眼睛毒,心思细,比我家这两个强。老师过奖。不是过奖,他睁开眼,
我需要一个这样的人,帮我看着这个家。你愿不愿意?我看向裴寂,他微微摇头。
老师,我只会哭……哭就够了,裴松鹤笑了,这家里,需要有人替他们哭。
5、我成了裴松鹤的特别助理,名义上是学生,实际上是他的眼睛。
裴松鹤给了我一把钥匙,能打开裴家老宅的所有房间,包括书房保险柜。
他说:这家里每个人都不干净,你帮我看看,他们到底脏到什么程度。第一天,
我查裴铮的书房。在他的抽屉里发现了股权转让协议,已经签好了裴松鹤的名字,
但笔迹明显是仿的。第二天,我查裴锦的卧室。在她的梳妆台暗格里找到了一份遗嘱,
日期是三个月前,内容是将所有财产捐给慈善机构。落款是裴松鹤的签名,同样是伪造的。
第三天,我查裴寂的房间。他的房间在老宅最偏的角落,简陋得像佣人房。推开门,
一股药味扑面而来。书桌上堆满了文件,我随手翻了几页,全是集团近五年的财务报告。
最底下压着一张照片。年轻的裴松鹤抱着一个婴儿,身边站着一个温婉的女人。
照片背面写着:阿寂满月。

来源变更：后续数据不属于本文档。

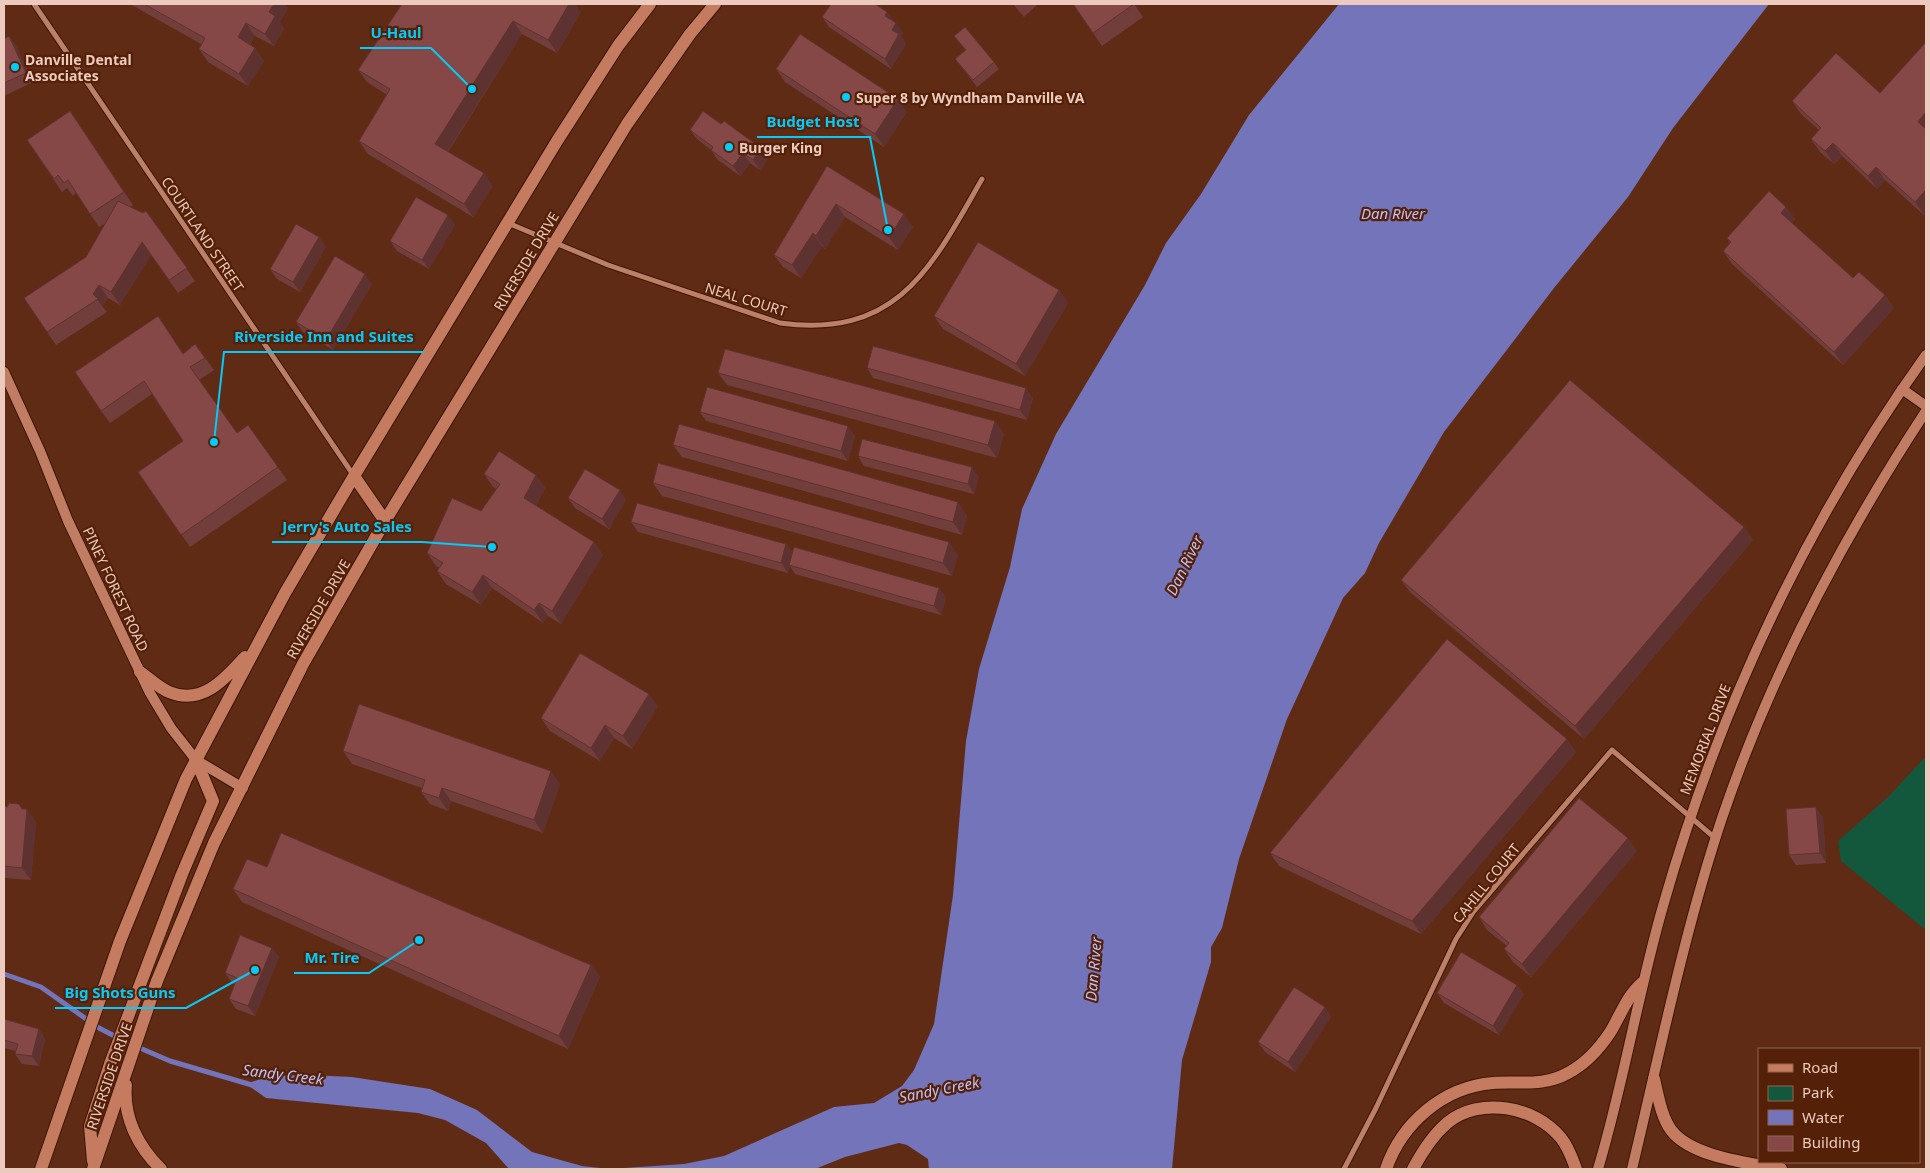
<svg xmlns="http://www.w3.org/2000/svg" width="1930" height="1173" font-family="'Noto Sans',sans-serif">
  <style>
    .green { fill: #13573c }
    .water { fill: #7374b9 }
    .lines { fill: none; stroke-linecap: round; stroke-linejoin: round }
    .stream { stroke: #7374b9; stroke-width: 5 }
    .street-casing { stroke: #3d1605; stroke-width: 7 }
    .secondary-casing { stroke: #3d1605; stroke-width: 12 }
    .primary-casing { stroke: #3d1605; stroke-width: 14 }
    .street { stroke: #bc7f67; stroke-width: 5 }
    .secondary { stroke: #c07d63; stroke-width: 10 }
    .primary { stroke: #c47b5f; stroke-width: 12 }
    .wall { fill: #723e3c }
    .shaded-wall { fill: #5d3231 }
    .building { fill: #854846; stroke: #5d3231 }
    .poi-dot { fill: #04cbf9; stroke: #542008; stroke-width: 2 }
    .labels { text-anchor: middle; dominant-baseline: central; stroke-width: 4.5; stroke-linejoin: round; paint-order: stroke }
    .poi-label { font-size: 14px; font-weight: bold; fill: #eccbbe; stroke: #542008; text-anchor: start }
    .street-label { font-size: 14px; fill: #eccbbe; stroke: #542008 }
    .water-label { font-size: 15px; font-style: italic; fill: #bdc0f9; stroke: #542008 }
    .leader { fill: none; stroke: #04cbf9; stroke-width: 2 }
    .callout-dot { fill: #04cbf9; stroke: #542008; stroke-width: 2 }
    .callout-label { font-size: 15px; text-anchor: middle; font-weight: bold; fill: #04cbf9; stroke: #542008; stroke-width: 4.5; stroke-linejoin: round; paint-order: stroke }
  </style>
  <rect width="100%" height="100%" fill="#5f2b14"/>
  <path class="green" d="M1926 756V930L1841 861 1838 841 1888 797Z"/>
  <path class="water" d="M1339 4H1769L1673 128 1628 197 1554 288 1444 432 1379 543 1365 573 1343 598 1287 719 1239 859 1222 928 1211 947V962L1182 1060 1172 1169H929L928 1159 907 1145 899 1143 845 1157 815 1169H509L486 1143 445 1120 418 1113 266 1098 246 1084 269 1076 310 1075 352 1077 430 1089 477 1110 532 1152 582 1166 609 1169 684 1164 724 1156 834 1107 874 1103 902 1086 914 1070 934 1024 953 895 966 741 979 669 1010 567 1022 509 1056 434 1145 285 1166 243 1201 194 1249 115Z"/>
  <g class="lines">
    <path class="stream" d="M4 974 41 987 99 1028 126 1042 170 1061 252 1085"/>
    <defs>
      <path id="street" d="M34 4 354 476
        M508 223 608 265 780 323C898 339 931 268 982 179
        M1344 1169 1376 1108 1456 939 1474 911 1612 750 1715 838"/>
      <path id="secondary" d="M4 372 40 451 68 521 150 693 171 728 196 760 243 788
        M1902 389 1926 406
        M1598 1169C1624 1082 1638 993 1663 906 1719 709 1807 521 1926 355
        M1632 1169C1660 1052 1684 932 1722 818 1771 673 1842 539 1926 411"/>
      <path id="primary" d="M354 476 385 521
        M140 672C149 678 159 688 169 692 202 706 225 679 245 657
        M1654 1079C1658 1095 1661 1116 1671 1130 1691 1157 1749 1163 1781 1169
        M126 1085C123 1117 138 1147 161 1169
        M93 1161 90 1126 110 1064 182 874 213 801 196 760
        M41 1169 120 941 186 779 285 593 354 476 557 141 618 46 650 4
        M93 1169 157 981 214 843 303 664 385 521 627 124 690 34 715 4
        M1386 1169C1402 1123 1443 1087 1493 1083 1519 1081 1543 1087 1568 1073 1585 1064 1600 1048 1611 1031 1621 1014 1627 996 1642 983
        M1413 1169C1422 1152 1432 1136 1447 1123 1480 1096 1535 1106 1561 1138 1569 1148 1572 1158 1576 1169"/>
    </defs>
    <use href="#street" class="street-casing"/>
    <use href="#secondary" class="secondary-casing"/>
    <use href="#primary" class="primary-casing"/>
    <use href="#street" class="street"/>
    <use href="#secondary" class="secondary"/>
    <use href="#primary" class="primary"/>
  </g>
  <path class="wall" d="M130 4H284L288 8 280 22 284 29 274 46 255 36 250 45 255 48 264 61 248 86 208 62 199 49 201 44Z
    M402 4 581 12 557 53 522 34 448 152 493 186 473 217 368 154 359 141 387 95 367 82 358 70Z
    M1013 4H1038L1024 17Z
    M1073 4H1134L1143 17 1102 46Z
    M822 17 894 21V22L896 23 903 33 901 36 906 44 891 69 829 27Z
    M4 36 5 38 9 36 16 46 33 82 4 96Z
    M954 36 994 62 999 69 977 87 955 59 965 50Z
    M1926 42V213L1924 215 1885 180 1877 189 1842 156 1834 164 1820 152 1811 139 1819 130 1801 114 1792 101 1880 93Z
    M776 69 907 112 884 147 785 82Z
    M70 111 133 205 130 207 143 213 146 211 195 281 178 293 151 255 120 305 108 298 102 306 107 312 56 345 47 332 86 257 106 223 99 227 76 193 73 196 67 188 62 192 27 140Z
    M690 130 768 158 760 170 750 163 740 176 717 159 711 150 697 139Z
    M827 166 913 227 898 250 845 217 825 249 822 246 801 278 783 267 774 255Z
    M1786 207 1795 219 1792 223 1853 278 1885 295 1894 308 1843 365 1732 264 1723 251 1730 243 1727 238Z
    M448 215 455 225 429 269 397 251 390 241Z
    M319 237 326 247 300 292 277 279 270 269Z
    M372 284 333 350 303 332 296 322Z
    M1059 290 1068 303 1025 376 943 329 934 316Z
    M158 316 183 354 195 344 214 370 199 380 237 433 248 425 287 480 190 547 138 472 183 441 152 394 110 423 101 411Z
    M867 368 1033 398 1027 420 873 378Z
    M718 373 995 421 1004 434 997 458 727 385Z
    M700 412 848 426 855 436 848 461 706 421Z
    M673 445 967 515 962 535 682 457Z
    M858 456 979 477 974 494 864 466Z
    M484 474 536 475 545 488 536 506 594 542 603 555 561 624 548 616 543 623 492 588 481 605 446 584 437 571 440 568 436 566 427 553 481 511 496 489 493 487Z
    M653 483 949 542 958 555 952 576 662 496Z
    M620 490 626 500 609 529 575 508 568 498Z
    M631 522 786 544 792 552 939 588 946 598 941 615 795 574 790 566 788 573 638 532Z
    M1744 527 1753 540 1584 739 1410 592 1401 580Z
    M658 706 632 749 614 738 600 761 550 731 541 718Z
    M343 751 560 784 543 833 451 801 448 811 430 804 421 792 422 788 352 764Z
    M1576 752 1421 934 1279 866 1270 853Z
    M4 806 22 809 36 822 31 880 4 878Z
    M1823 817 1826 863 1796 865 1789 855Z
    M1637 851 1531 977 1513 962 1504 949 1507 946 1487 930 1479 917Z
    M267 867 591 965 600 977 568 1049 242 902 233 889Z
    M272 948 279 957 255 1016 236 1009 229 999 235 984 232 983 225 973Z
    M1517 985 1524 994 1499 1035 1444 1003 1437 993Z
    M1325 1007 1331 1017 1295 1072 1265 1052 1258 1042Z
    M4 1019 39 1029 45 1039 39 1066 22 1064 15 1054 16 1051 4 1048Z"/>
  <path class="shaded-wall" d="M274 4H284L288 8 280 22 284 29 274 46 265 34 269 12Z
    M569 4H575L581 12 557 53 548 40Z
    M887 12 894 21 892 26 885 16Z
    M513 21 522 34 444 157 435 144Z
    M246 23 255 36 247 50 238 37Z
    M896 23 903 33 901 36 906 44 891 69 885 59 892 30Z
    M9 36 16 46 33 82 26 73Z
    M255 48 264 61 248 86 239 74Z
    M898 99 907 112 884 147 875 134Z
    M1926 112V133L1918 122Z
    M1833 143 1842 156 1834 164 1825 151Z
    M761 148 768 158 760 170 753 160Z
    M743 153 750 163 740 176 733 166Z
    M1876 167 1885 180 1877 189 1868 176Z
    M484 173 493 186 473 217 464 204Z
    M1926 190V213L1924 215 1915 202Z
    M836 204 845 217 825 249 816 236Z
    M1786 207 1795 219 1790 226 1781 213Z
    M904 214 913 227 898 250 889 237Z
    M448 215 455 225 429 269 422 260Z
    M813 233 822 246 801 278 792 265Z
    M319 237 326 247 300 292 293 282Z
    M142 242 151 255 120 305 111 292Z
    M365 274 372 284 333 350 326 340Z
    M99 285 108 298 102 306 93 294Z
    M1059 290 1068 303 1025 376 1016 364Z
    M1885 295 1894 308 1843 365 1834 352Z
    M1026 388 1033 398 1027 420 1020 410Z
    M995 421 1004 434 997 458 988 445Z
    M848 426 855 436 848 461 841 451Z
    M972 467 979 477 974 494 968 484Z
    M536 475 545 488 533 511 524 498Z
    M620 490 626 500 609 529 602 519Z
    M958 502 967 515 962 535 953 522Z
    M1744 527 1753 540 1584 739 1575 726Z
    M594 542 603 555 561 624 552 611Z
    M949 542 958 555 952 576 943 563Z
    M786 544 793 554 789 565 790 566 788 573 781 563Z
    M483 575 492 588 481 605 472 592Z
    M939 588 946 598 941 615 934 606Z
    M539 603 548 616 543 623 534 610Z
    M649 694 658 706 632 749 623 736Z
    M605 725 614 738 600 761 591 748Z
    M1567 739 1576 752 1421 934 1412 921Z
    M551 771 560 784 543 833 534 820Z
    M442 788 451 801 448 811 439 798Z
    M19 804 26 814 27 809 36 822 31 880 22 868Z
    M1816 807 1823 817 1826 863 1820 853Z
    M1628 838 1637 851 1531 977 1522 964Z
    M272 948 279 957 255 1016 248 1006Z
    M591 965 600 977 568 1049 559 1036Z
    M1517 985 1524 994 1499 1035 1493 1026Z
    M1325 1007 1331 1017 1295 1072 1288 1062Z
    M39 1029 45 1039 39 1066 32 1056Z"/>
  <path class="building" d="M144 4H274L269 12 275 16 265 34 246 23 238 37 255 48 239 74 199 49 205 38Z
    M402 4H569L548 40 513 21 435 144 484 173 464 204 359 141 390 89 358 70Z
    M831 4H875L887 12 885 16 896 23 892 30 899 34 885 59 822 17Z
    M1073 4H1134L1093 33Z
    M965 27 994 62 973 80 955 59 966 50 954 36Z
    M800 34 898 99 875 134 776 69Z
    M9 36 26 73 4 83V39Z
    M1926 42V112L1918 122 1926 129V190L1915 202 1876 167 1868 176 1833 143 1825 151 1811 139 1821 128 1792 101 1836 53 1880 93Z
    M70 111 124 192 90 214 68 180 64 183 58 175 54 179 27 140Z
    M703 111 721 124 724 121 761 148 753 160 743 153 733 166 711 150 713 147 690 130Z
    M827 166 904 214 889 237 836 204 816 236 813 233 792 265 774 255Z
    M1769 191 1786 207 1781 213 1853 278 1859 272 1885 295 1834 352 1723 251 1731 242 1727 238Z
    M416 197 448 215 422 260 390 241Z
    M118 201 143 213 146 211 187 268 169 280 142 242 111 292 99 285 93 294 98 299 47 332 24 298 86 257Z
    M296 224 319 237 293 282 270 269Z
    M978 242 1059 290 1016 364 934 316Z
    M335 256 365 274 326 340 296 322Z
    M158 316 183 354 195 344 205 358 190 367 237 433 248 425 278 467 181 535 138 472 183 441 144 381 101 411 75 372Z
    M873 346 1026 388 1020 410 867 368Z
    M725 349 995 421 988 445 718 373Z
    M1570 380 1744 527 1575 726 1401 580Z
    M707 387 848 426 841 451 700 412Z
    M679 424 958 502 953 522 673 445Z
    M862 439 972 467 968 484 858 456Z
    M499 451 536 475 524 498 594 542 552 611 539 603 534 610 483 575 472 592 437 571 443 563 427 553 452 498 481 511 500 484 484 474Z
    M658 463 949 542 943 563 653 483Z
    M585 469 620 490 602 519 568 498Z
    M637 503 786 544 781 563 631 522Z
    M794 547 939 588 934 606 789 565Z
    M1447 639 1567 739 1412 921 1270 853Z
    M580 653 649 694 623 736 605 725 591 748 541 718Z
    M359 704 551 771 534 820 442 788 439 798 421 792 425 780 343 751Z
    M1579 798 1628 838 1522 964 1504 949 1509 943 1479 917Z
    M9 803 19 804 22 809H27L22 868 4 866V806L7 807Z
    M1816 807 1820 853 1789 855 1786 809Z
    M281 833 591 965 559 1036 233 889 247 859 267 867Z
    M240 935 272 948 248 1006 229 999 237 978 225 973Z
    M1461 952 1517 985 1493 1026 1437 993Z
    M1294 987 1325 1007 1288 1062 1258 1042Z
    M4 1019 39 1029 32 1056 15 1054 18 1044 4 1040Z"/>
  <g class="poi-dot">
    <circle cx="15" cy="67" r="5"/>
    <circle cx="846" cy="97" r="5"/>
    <circle cx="729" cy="147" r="5"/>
  </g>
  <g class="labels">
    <g class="poi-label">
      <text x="25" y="59">Danville Dental<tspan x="25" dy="16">Associates</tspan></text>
      <text x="856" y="97">Super 8 by Wyndham Danville VA</text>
      <text x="739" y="147">Burger King</text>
    </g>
    <g class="street-label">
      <text transform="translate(203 234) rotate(56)">COURTLAND STREET</text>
      <text transform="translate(526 261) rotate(-59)">RIVERSIDE DRIVE</text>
      <text transform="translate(746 299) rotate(17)">NEAL COURT</text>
      <text transform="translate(116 589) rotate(65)">PINEY FOREST ROAD</text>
      <text transform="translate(318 609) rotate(-60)">RIVERSIDE DRIVE</text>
      <text transform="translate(1705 739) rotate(-69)">MEMORIAL DRIVE</text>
      <text transform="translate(1486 883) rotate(-51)">CAHILL COURT</text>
      <text transform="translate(109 1076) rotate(-71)">RIVERSIDE DRIVE</text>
    </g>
    <g class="water-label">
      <text x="1393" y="213">Dan River</text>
      <text transform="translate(1184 565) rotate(-64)">Dan River</text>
      <text transform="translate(1093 969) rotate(-85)">Dan River</text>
      <text transform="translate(283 1074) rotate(7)">Sandy Creek</text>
      <text transform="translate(939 1089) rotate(-11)">Sandy Creek</text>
    </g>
  </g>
  <path class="leader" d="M472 89L431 48H360M888 230L870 137H757M214 442L224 352H424M492 547L422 542H272M419 940L369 973H294M255 970L186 1008H55"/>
  <g class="callout-dot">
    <circle cx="472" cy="89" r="5"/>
    <circle cx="888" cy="230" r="5"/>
    <circle cx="214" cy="442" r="5"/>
    <circle cx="492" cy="547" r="5"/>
    <circle cx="419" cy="940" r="5"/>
    <circle cx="255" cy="970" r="5"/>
  </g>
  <g class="callout-label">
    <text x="396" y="38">U-Haul</text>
    <text x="813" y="127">Budget Host</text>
    <text x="324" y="342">Riverside Inn and Suites</text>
    <text x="347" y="532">Jerry's Auto Sales</text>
    <text x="332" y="963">Mr. Tire</text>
    <text x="120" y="998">Big Shots Guns</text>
  </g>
  <rect width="1930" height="1173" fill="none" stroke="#eccbbe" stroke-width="10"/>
  <rect x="1758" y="1048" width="162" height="115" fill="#542008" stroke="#916451"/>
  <rect x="1768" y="1064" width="25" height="8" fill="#c47b5f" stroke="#916451"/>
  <text x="1802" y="1073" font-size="15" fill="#eccbbe">Road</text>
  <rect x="1768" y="1086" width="25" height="15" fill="#13573c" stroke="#916451"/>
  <text x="1802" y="1098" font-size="15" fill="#eccbbe">Park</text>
  <rect x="1768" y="1110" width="25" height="15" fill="#7374b9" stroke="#916451"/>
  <text x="1802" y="1123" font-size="15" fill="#eccbbe">Water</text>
  <rect x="1768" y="1136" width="25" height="15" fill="#854846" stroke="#916451"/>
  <text x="1802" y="1148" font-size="15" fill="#eccbbe">Building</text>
</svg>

原来裴寂的母亲是裴松鹤的初恋,当年被迫分开,
裴松鹤直到去年才找回这个儿子。我在文件堆里还发现了一份病历。裴寂,胃癌中期,
确诊日期是半年前。门忽然开了。裴寂站在门口,手里端着一杯咖啡。他看着我,
表情平静:找到想要的了吗?裴先生,我……叫我裴寂就行,他走进来,
关上门,既然看到了,就别装傻。他指了指病历:还有半年,我想在死前做完一件事。